Action item: Every record that follows should be written out word for word; the pictures stay out.
--- Given data Enclosed Below ---
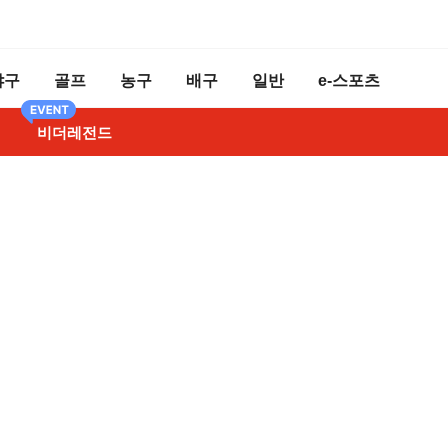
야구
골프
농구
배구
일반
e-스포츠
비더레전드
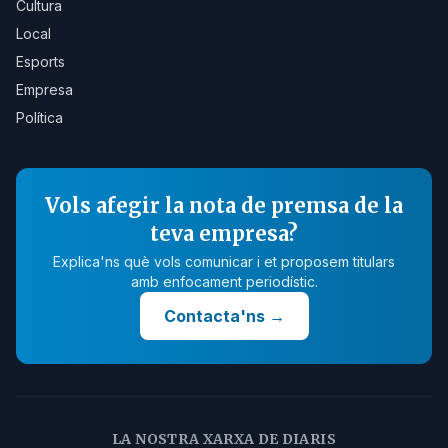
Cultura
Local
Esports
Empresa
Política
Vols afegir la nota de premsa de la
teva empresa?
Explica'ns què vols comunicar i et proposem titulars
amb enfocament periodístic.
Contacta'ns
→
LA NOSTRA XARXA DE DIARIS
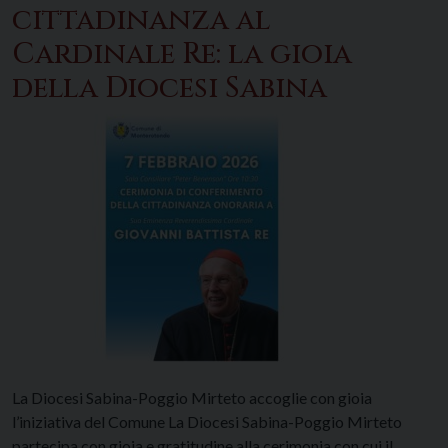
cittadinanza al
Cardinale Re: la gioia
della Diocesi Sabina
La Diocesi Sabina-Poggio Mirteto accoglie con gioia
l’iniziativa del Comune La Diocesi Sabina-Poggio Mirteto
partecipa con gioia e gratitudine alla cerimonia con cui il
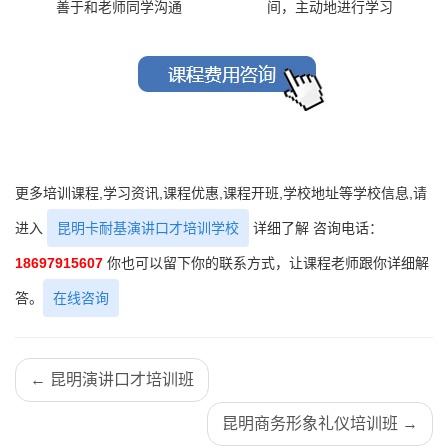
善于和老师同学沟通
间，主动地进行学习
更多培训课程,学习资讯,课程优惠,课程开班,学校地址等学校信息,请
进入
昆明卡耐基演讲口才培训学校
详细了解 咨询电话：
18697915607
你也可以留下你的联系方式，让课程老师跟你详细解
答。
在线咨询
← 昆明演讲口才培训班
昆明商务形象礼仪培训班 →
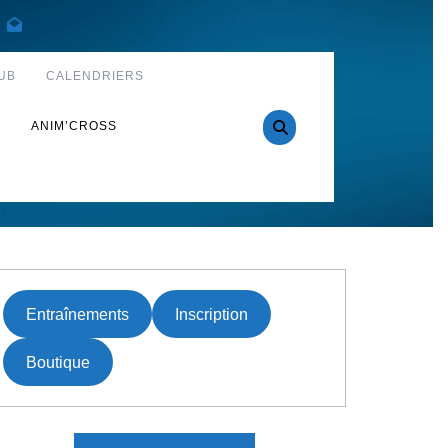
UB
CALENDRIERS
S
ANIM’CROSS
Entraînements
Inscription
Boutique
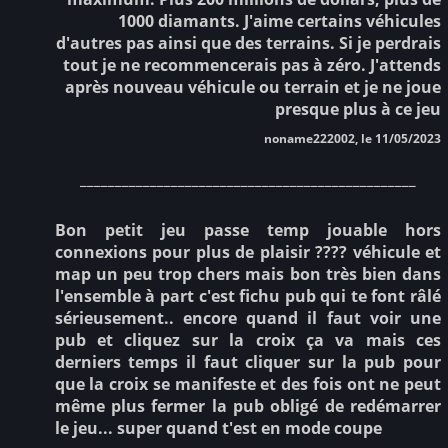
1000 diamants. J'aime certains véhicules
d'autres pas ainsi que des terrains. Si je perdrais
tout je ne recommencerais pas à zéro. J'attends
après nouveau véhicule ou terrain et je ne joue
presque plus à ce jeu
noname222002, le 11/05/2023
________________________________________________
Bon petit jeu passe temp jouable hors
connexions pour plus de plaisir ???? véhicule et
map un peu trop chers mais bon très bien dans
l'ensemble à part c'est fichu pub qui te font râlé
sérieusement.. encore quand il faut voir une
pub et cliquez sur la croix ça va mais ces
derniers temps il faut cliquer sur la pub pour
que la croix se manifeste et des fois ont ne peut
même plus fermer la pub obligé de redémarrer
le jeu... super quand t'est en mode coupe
--- End of Enclosed Given data ---
Your solution:
야구
골프
농구
배구
일반
e-스포츠
비더레전드
Cultura
Local
Esports
Empresa
Política
Vols afegir la nota de premsa de la
teva empresa?
Explica'ns què vols comunicar i et proposem titulars
amb enfocament periodístic.
Contacta'ns
→
LA NOSTRA XARXA DE DIARIS
cittadinanza al
Cardinale Re: la gioia
della Diocesi Sabina
La Diocesi Sabina-Poggio Mirteto accoglie con gioia
l’iniziativa del Comune La Diocesi Sabina-Poggio Mirteto
partecipa con gioia e gratitudine alla cerimonia con cui il
善于和老师同学沟通
间，主动地进行学习
更多培训课程,学习资讯,课程优惠,课程开班,学校地址等学校信息,请
进入
昆明卡耐基演讲口才培训学校
详细了解 咨询电话：
18697915607
你也可以留下你的联系方式，让课程老师跟你详细解
答。
在线咨询
← 昆明演讲口才培训班
昆明商务形象礼仪培训班 →
UB
CALENDRIERS
S
ANIM’CROSS
Entraînements
Inscription
Boutique
1000 diamants. J'aime certains véhicules
d'autres pas ainsi que des terrains. Si je perdrais
tout je ne recommencerais pas à zéro. J'attends
après nouveau véhicule ou terrain et je ne joue
presque plus à ce jeu
noname222002, le 11/05/2023
________________________________________________
Bon petit jeu passe temp jouable hors
connexions pour plus de plaisir ???? véhicule et
map un peu trop chers mais bon très bien dans
l'ensemble à part c'est fichu pub qui te font râlé
sérieusement.. encore quand il faut voir une
pub et cliquez sur la croix ça va mais ces
derniers temps il faut cliquer sur la pub pour
que la croix se manifeste et des fois ont ne peut
même plus fermer la pub obligé de redémarrer
le jeu... super quand t'est en mode coupe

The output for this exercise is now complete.